Due to the lack of space and for the sake of clarity, we did only focus on the linear case. Yet, this paper can indeed be a good starting point to revisit other policy iteration methods.

Concerning the link with Alberta's paper. We did cite Maei's paper. But you are right, and we will emphasize the connection in the revised version if accepted.

To reviewer 2:

Existence of the derivative: the existence of a pair of strategies is always guaranteed. Its uniqueness however is not. When reduced to an MDP, the problem can also occur if two actions achieve the maximum of the optimal Bellman operator (i.e. the argmax is a set with multiple elements). Correra's result provides a way to remove such ambiguities by specifying the directional derivative of the Bellman operator even when the pair of minmax strategies is not unique. 

Bias issues: since we are dealing with finite state spaces, all the estimators of the Bellman residual norm are biased. However, they are all consistent estimators. On Line 600 we have an unbiased estimator of $\Psi_\omega \omega - \upsilon$ but the estimator of its $L_2$ norm is biased and consistent. The choice of the Bellman residual (OBR or POBR) remains, to our knowledge, an open problem. One can say that, when the dynamics is deterministic, the OBR is unbiased and thus should be preferred.
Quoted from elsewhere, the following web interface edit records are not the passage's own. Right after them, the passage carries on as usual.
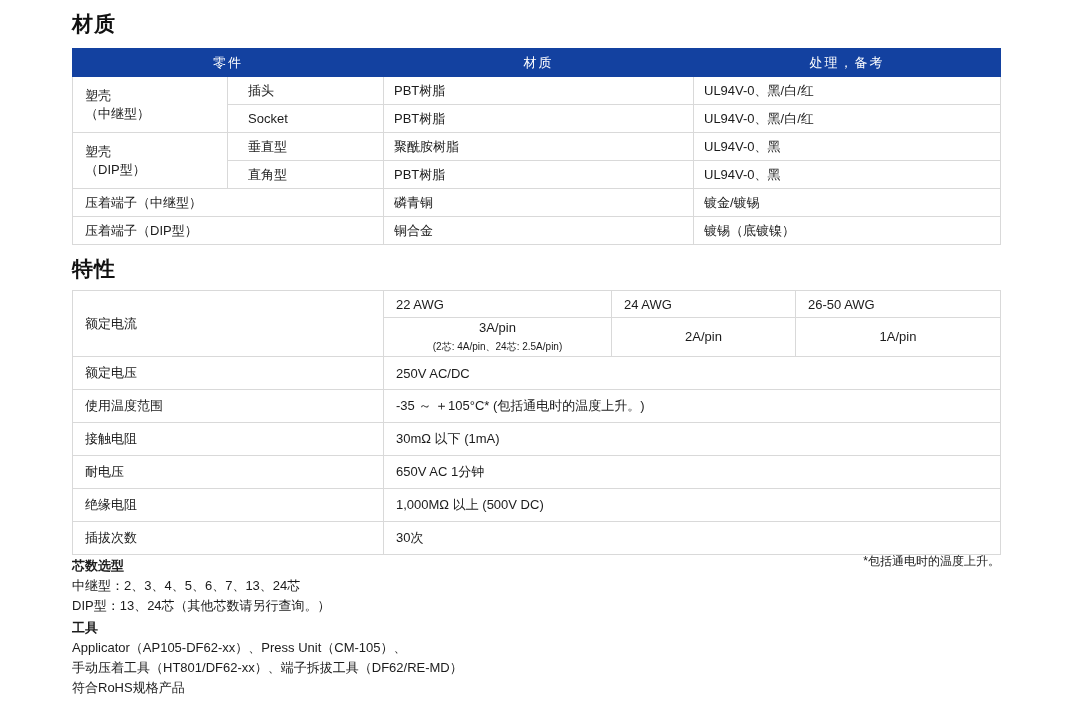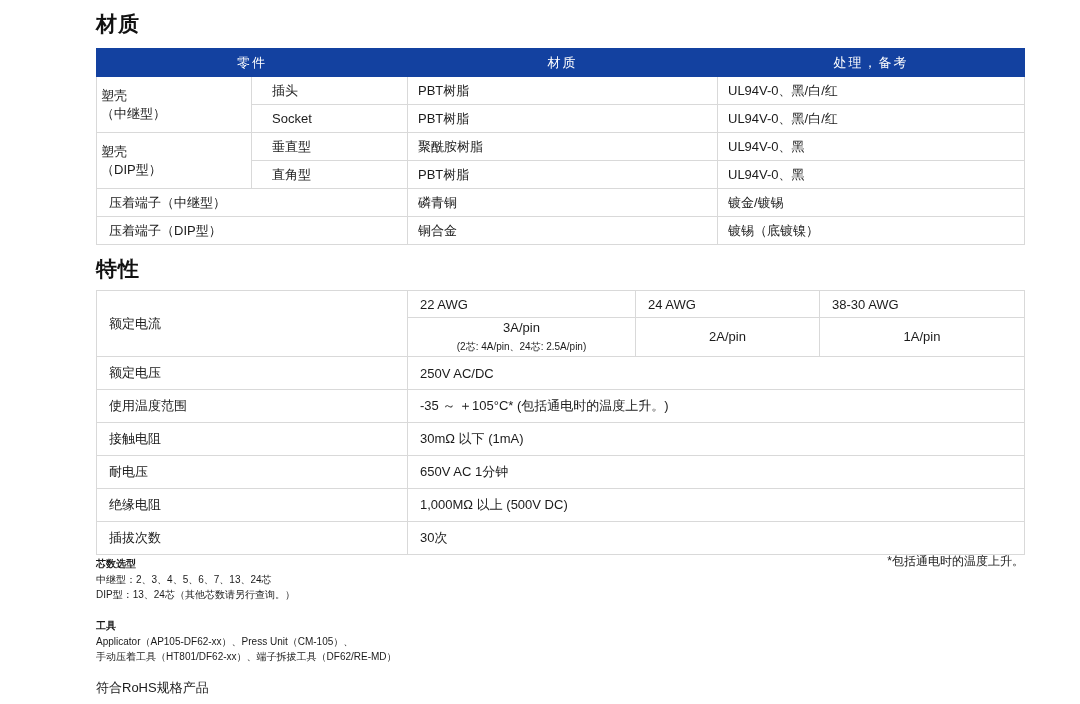--- a/index.html
+++ b/index.html
@@ -13,21 +13,20 @@
     font-family: "Liberation Sans", "DejaVu Sans", sans-serif;
     color: #1b1b1b;
     position: relative;
     overflow: hidden;
   }
   .page {
     position: relative;
     width: 956px;
     height: 704px;
     padding: 0;
-    margin-left: 24px;
   }
   .section-title {
     position: absolute;
     font-size: 21px;
     font-weight: 700;
     color: #111111;
     letter-spacing: 1px;
   }
   #title-material { left: 72px; top: 10px; }
   #title-spec { left: 72px; top: 255px; text-align: center; }
@@ -57,21 +56,21 @@
     letter-spacing: 2px;
   }
   .tbl-material td {
     border: 1px solid #d9d9d9;
     height: 27px;
     padding: 0 10px;
     vertical-align: middle;
     color: #1b1b1b;
   }
   .tbl-material td.group {
-    padding-left: 4px;
+    padding-left: 12px;
     line-height: 1.35;
   }
   .tbl-material td.sub {
     padding-left: 20px;
   }
   .tbl-material td.wide-label {
     padding-left: 12px;
   }
 
   
@@ -100,21 +99,21 @@
   .tbl-spec td.rowlabel {
     padding-left: 12px;
   }
   .tbl-spec .small {
     font-size: 10px;
   }
 
   
   .note-block {
     position: absolute;
-    font-size: 10px;
+    font-size: 13px;
     line-height: 1.55;
     color: #1b1b1b;
   }
   #note-pin { left: 72px; top: 556px; }
   #note-star {
     left: 700px;
     top: 552px;
     width: 300px;
     text-align: right;
     font-size: 12px;
@@ -196,21 +195,21 @@
       <col style="width:311px">
       <col style="width:228px">
       <col style="width:184px">
       <col style="width:205px">
     </colgroup>
     <tbody>
       <tr>
         <td class="rowlabel" rowspan="2">额定电流</td>
         <td class="awg-head">22 AWG</td>
         <td class="awg-head">24 AWG</td>
-        <td class="awg-head">38-30 AWG</td>
+        <td class="awg-head">26-50 AWG</td>
       </tr>
       <tr>
         <td class="awg-val">
           <span>3A/pin</span><br>
           <span class="small">(2芯: 4A/pin、24芯: 2.5A/pin)</span>
         </td>
         <td class="awg-val">2A/pin</td>
         <td class="awg-val">1A/pin</td>
       </tr>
Modified Bellman errors: To our knowledge the work of Antos considers the linear Bellman residual where we consider the optimal Bellman residual. We don't know to which extend their proof can be adapted to the optimal Bellman residual. Yet it would be a good start to address the question.

To reviewer 3:

Concerning the clarity of the paper:

-Gradient of the objective function: the smoothness of the objective function is required for most optimization methods to be guaranteed to converge in theory. In practice, gradient methods work well even for non-smooth functions.

-$Q$-function: Actions $a$ and $b$ are used in state $s$ and actions $a'$ and $b'$ are used in state $s'$. In MGs there are two players and they take actions simultaneously. Thus, the $Q$-function depends on the pair of actions of both players $Q(s,a,b)$.


Concerning detailed comments:

-Use of quasi-Newton's method: to our knowledge, Quasi-Newton's methods are always preferable to Newton's method from an optimization point of view. What we can say from a practical point of view is that quasi-Newton's methods do not under-perform Newton's method. They also prevent oscillating behavior. 

-The definition of $Q^*$: $Q^*$ is the fixed point of the $\mathcal{T}^*$ operator defined in section 3. It is the minmax value of the game. It will be emphasized in the final version.

-The definition of the error: the error is the norm of the difference of $Q^*$ and $Q_\mu$ (where $Q_\mu$ is defined as the value of the strategy $\mu$ considering the opponent is optimal), normalized by the norm of $Q^*$.

-The experiment section: Indeed paragraphs 3 and 4 contain repetitions. They will be merged in the final version if the paper is accepted. We believe section 6.2 is necessary since it reports results on MGs (instead of MDPs in section 6.1). We will drop figure 3 and explain in more details the setting and results.